By the end of the ’40s, most of the jazz clubs on Swing Street had gone dark or become strip joints, even as bebop was getting big enough to need a place of its own.

Bop had begun surfacing in the early ’40s at musicians’ hangouts, and it caught the midtown public’s ear with Gillespie’s famous gig at the Onyx in early 1944. Gillespie was unable to bring Parker in for that occasion, but Bird staked his own claim in September 1944 with a gig at the Three Deuces.

Around the same time, Morris Levy, a Bronx-born teenager with little formal education but boundless ambition, street smarts and connections, was working hat check in the clubs. Moishe, as everyone knew him, gradually got a piece of this and a piece of that some said with help from his family, which the feds said was the Genovese family and he was only 23 when he and eight associates opened Birdland.

Weeks later, George Shearing composed “Lullabye of Birdland” there in nine minutes, says the legend and Levy, who recently had learned that a publisher makes money every time a song is played, rode its publishing rights to a six-figure windfall.
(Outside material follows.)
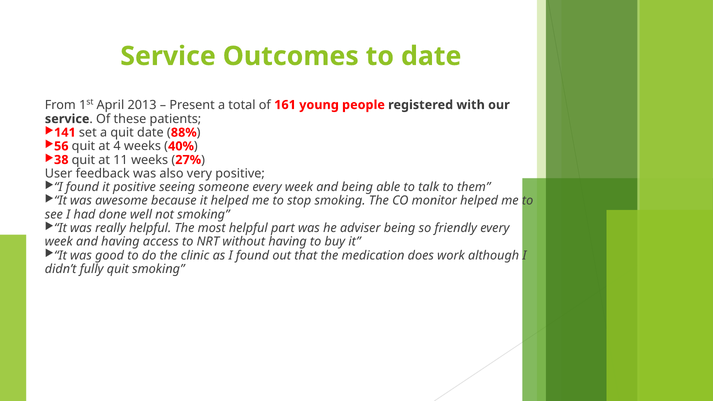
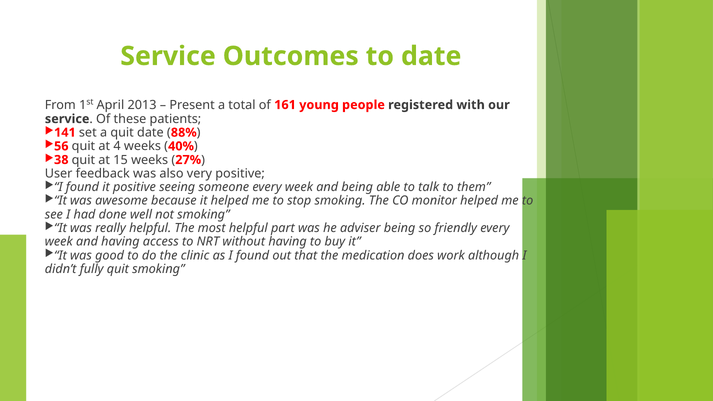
11: 11 -> 15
Eventually he parlayed that money plus his Birdland profits into a publishing, record label and retail empire. He was indicted regularly for mob-related activities, but he beat everything except a final extortion rap in 1988. By then he was dying of cancer, so he never did get to the big house. When he cashed out in 1990, he was worth $75 million.

Charlie Parker died March 12, 1955, in the Stanhope Hotel, where a wealthy jazz fan had given him shelter; official cause was cirrhosis of the liver. In January 1959, Levy’s brother Zachariah was shot to death while working the Birdland bar; the killing went unsolved. In June 1964, Birdland filed a bankruptcy petition listing $103,778 in debts and $7,320 in assets.